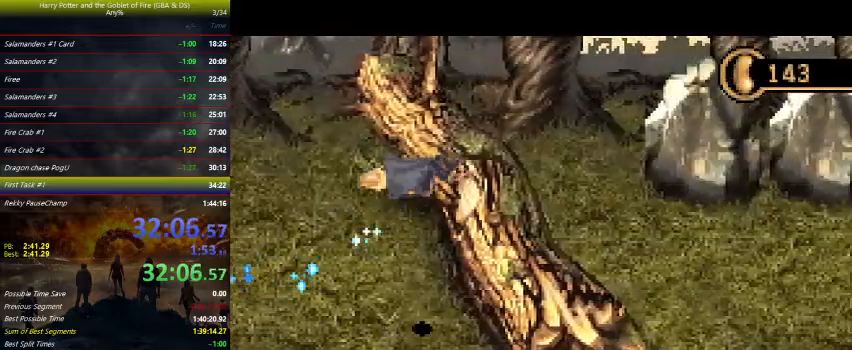
Gameplay with keyboard and mouse; each line is a JSON object with the keys held at the frame after it. "events" lists presses ("down") and releases ("up") of "a", "ctrl", "d", "down", "e", "escape", "f", "f1", "f4", "left", "q", "r", "return", "right", "s", "shift", "tab", "up", "w" and "z" between this image and that frame as [ms after this image, input, new state], when the widget could be followed in between. No other keys are recorded. Mouse buttons are not recorded. Not read: mouse_move.
{"keys": ["right"], "events": []}
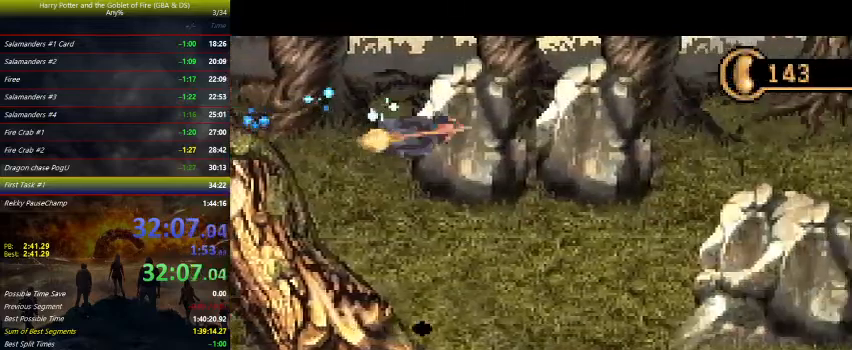
{"keys": ["right"], "events": [[300, "up", "down"], [367, "up", "up"]]}
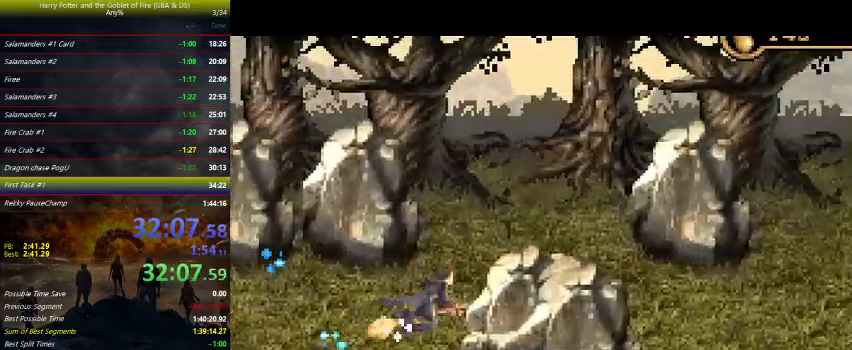
{"keys": ["right"], "events": [[200, "down", "down"], [333, "down", "up"]]}
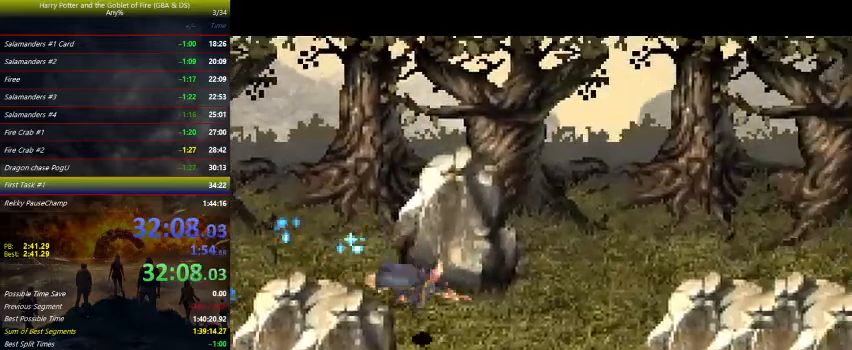
{"keys": ["right"], "events": [[233, "up", "down"], [333, "up", "up"]]}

⁂

Return the full material word for word. Do not include the pictures.

* Worked solution *
Gameplay with keyboard and mouse; each line is a JSON object with the keys held at the frame after it. "events" lists presses ("down") and releases ("up") of "a", "ctrl", "d", "down", "e", "escape", "f", "f1", "f4", "left", "q", "r", "return", "right", "s", "shift", "tab", "up", "w" and "z" between this image and that frame as [ms after this image, input, new state], when the widget could be followed in between. No other keys are recorded. Mouse buttons are not recorded. Not read: mouse_move.
{"keys": ["right"], "events": []}
{"keys": ["right"], "events": [[300, "up", "down"], [367, "up", "up"]]}
{"keys": ["right"], "events": [[200, "down", "down"], [333, "down", "up"]]}
{"keys": ["right"], "events": [[233, "up", "down"], [333, "up", "up"]]}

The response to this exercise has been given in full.